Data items
• • •

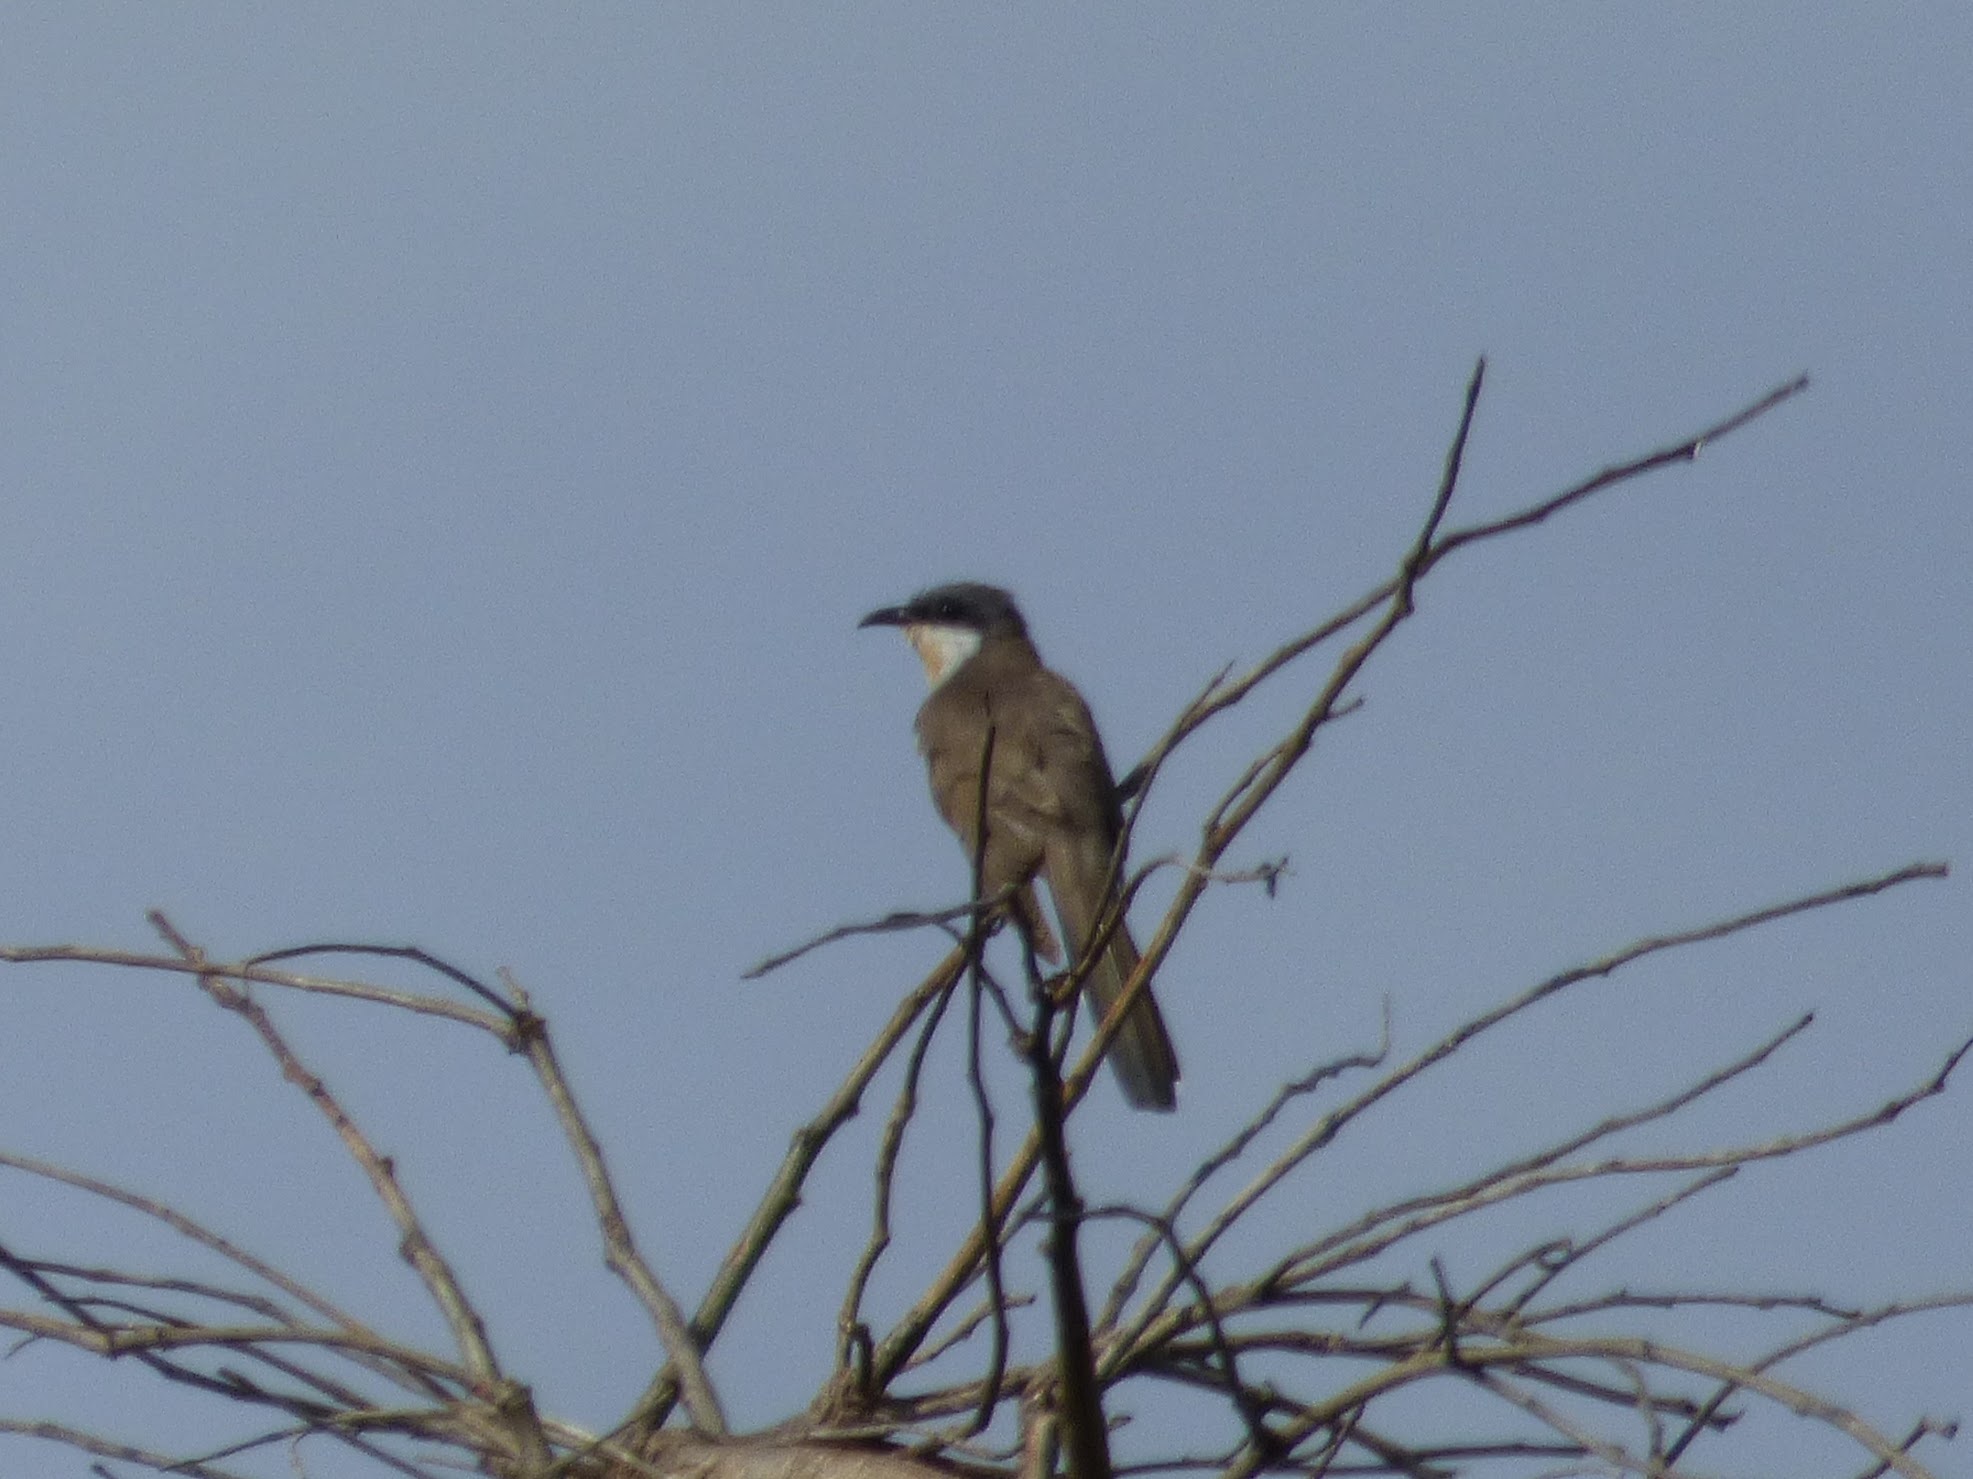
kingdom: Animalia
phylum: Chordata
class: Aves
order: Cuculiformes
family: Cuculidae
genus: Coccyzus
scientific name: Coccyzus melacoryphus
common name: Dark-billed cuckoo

• • •

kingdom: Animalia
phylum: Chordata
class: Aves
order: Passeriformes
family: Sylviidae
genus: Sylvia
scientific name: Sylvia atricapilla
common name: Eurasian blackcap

• • •

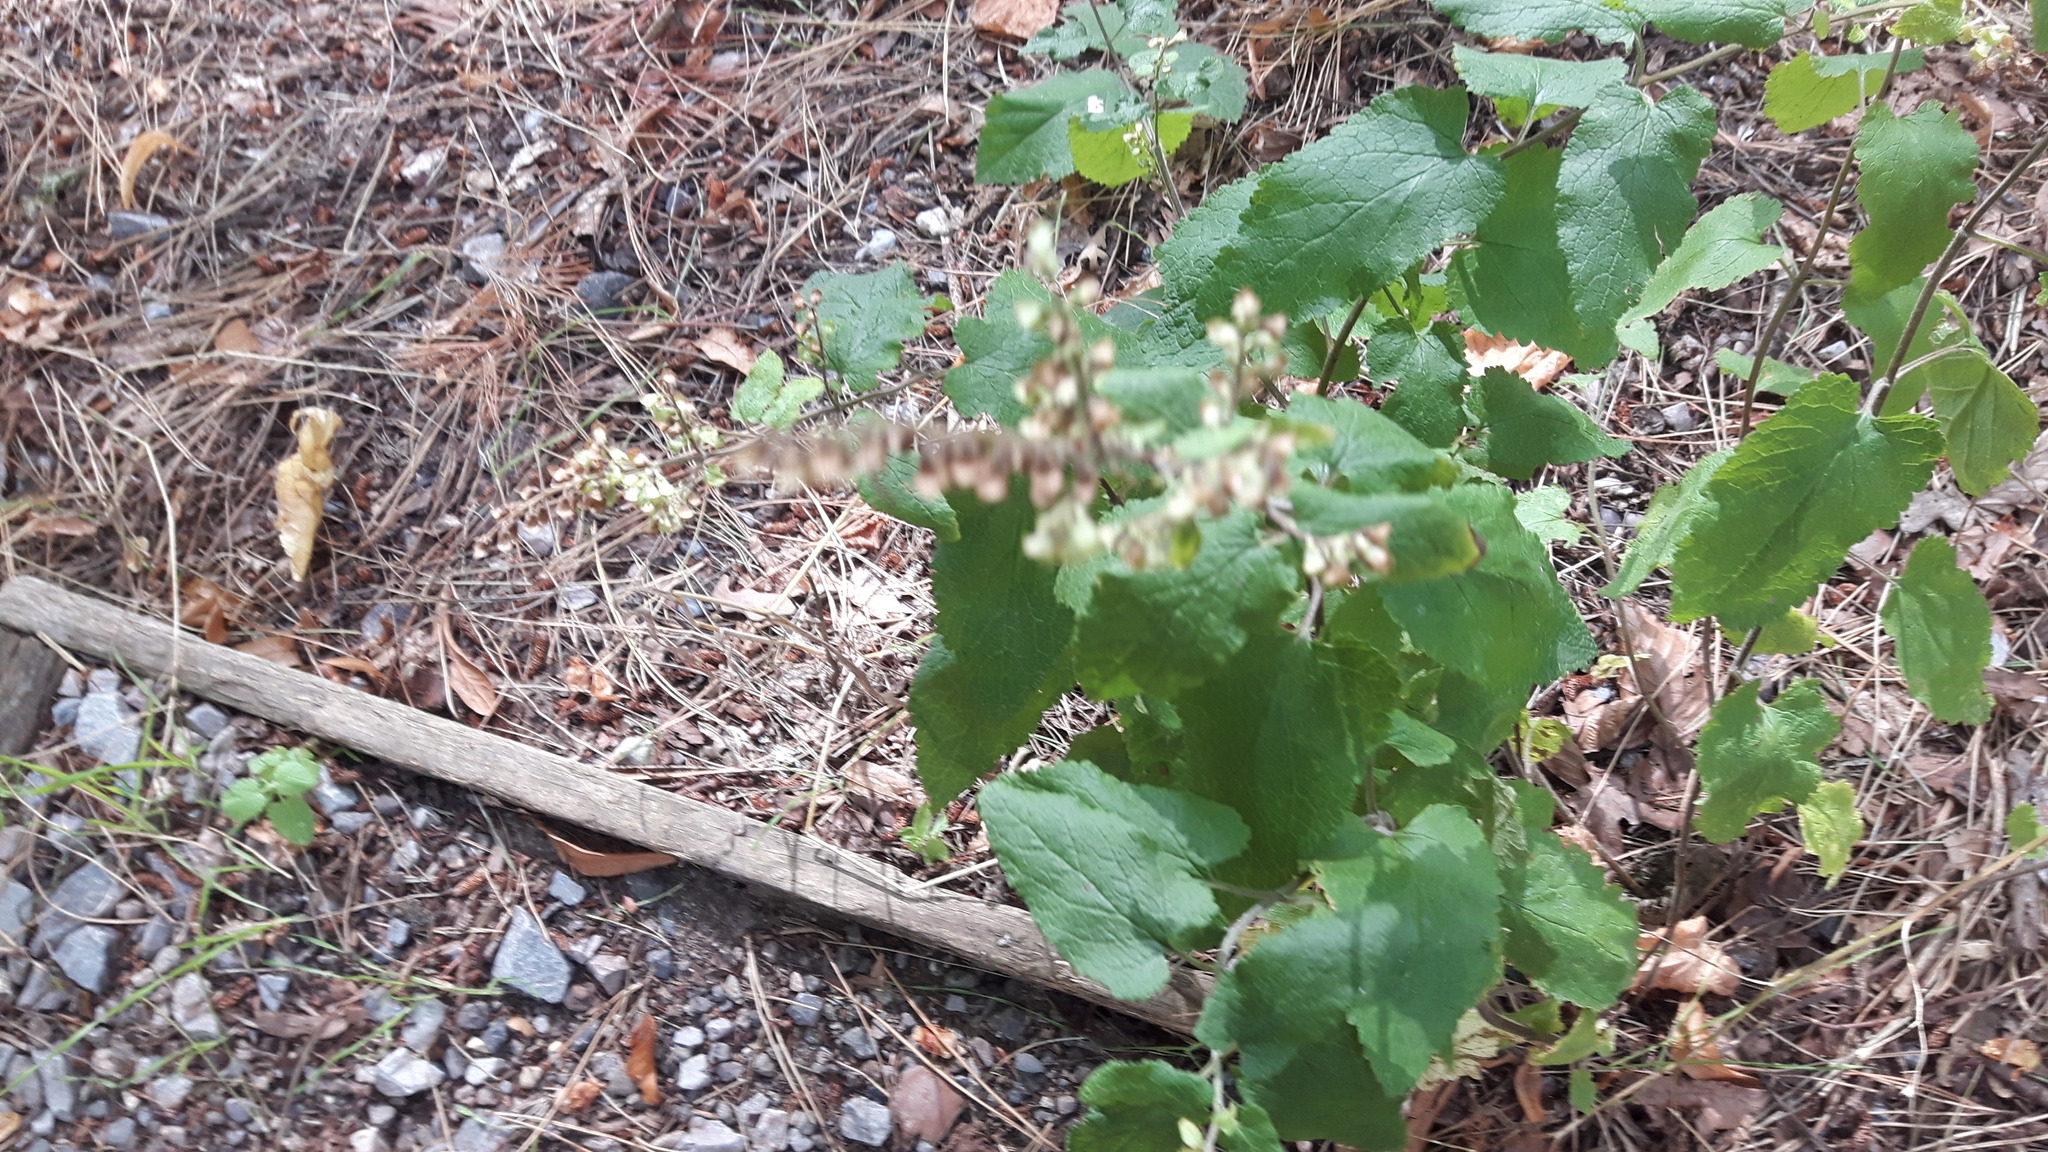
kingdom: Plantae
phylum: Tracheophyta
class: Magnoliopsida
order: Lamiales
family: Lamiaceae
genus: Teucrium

• • •

_Aim of the task_.
Pull out every line above that contains the string "name", and copy each one unchanged.

_Written solution_.
scientific name: Coccyzus melacoryphus
common name: Dark-billed cuckoo
scientific name: Sylvia atricapilla
common name: Eurasian blackcap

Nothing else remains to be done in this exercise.